Applies to:   Windows Server 2012 R2
Original KB number:   3046857

Summary

When Microsoft Sync Center syncs offline files, the sync operation may take longer than expected. This behavior occurs when the back-end file server enumerates unsorted directory contents (a list in which the file names are not sorted alphabetically). This affects Microsoft Sync Center performance when it syncs offline files with non-Microsoft file servers.

More information

Microsoft Sync Center compares the local system's directory list against a list of files that it receives from the remote file server. Sync Center does this by making query directory calls against the remote file server through the Server Message Block protocol (CIFS, SMB, SMB2, and SMB3). Microsoft file servers always return query directory results in alphabetical order, sorted by file name. (The underlying NTFS file system maintains sorted lists.)
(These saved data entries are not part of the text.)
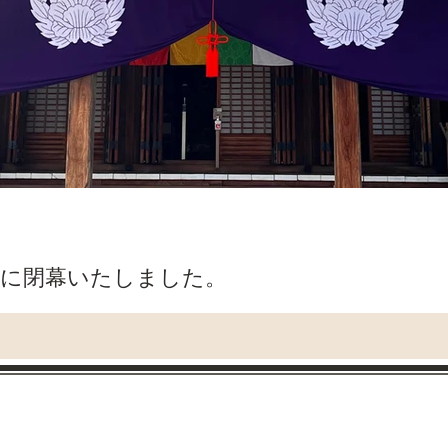
事に閉幕いたしました。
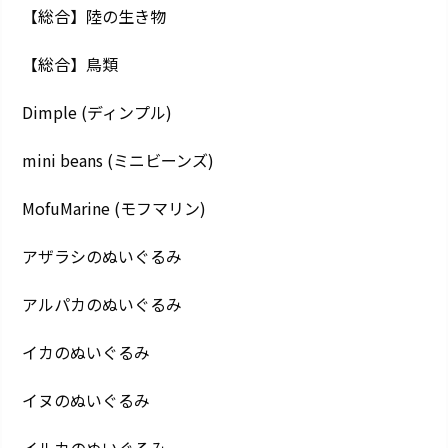
【総合】陸の生き物
【総合】鳥類
Dimple (ディンプル)
mini beans (ミニビーンズ)
MofuMarine (モフマリン)
アザラシのぬいぐるみ
アルパカのぬいぐるみ
イカのぬいぐるみ
イヌのぬいぐるみ
イルカのぬいぐるみ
Many underlying file systems do not maintain sorted lists. This includes the file systems that are used by most third-party SMB protocol implementers and Microsoft file systems such as FAT32. Therefore, most third-party file servers exhibit performance delays when they sync offline files by using Sync Center.

Note

The SMB protocol does not require query directory results to be sorted.

Just how significantly performance is affected depends on several factors, including the number of files, the length of the file names (both properties affect the total size of the file metadata), and how unsorted the results are. When there are lots of files (hundreds or thousands) with large file names that are profoundly out of order, more directory queries of the local file system and more remote directory queries on the remote file server are required.

You can ease this problem by using smaller folders (either in terms of file count or file name size). It also helps if you can increase the extent to which files are recorded in sorted order on the underlying file system.

The scenario affects performance only. Offline file syncing otherwise occurs successfully and correctly.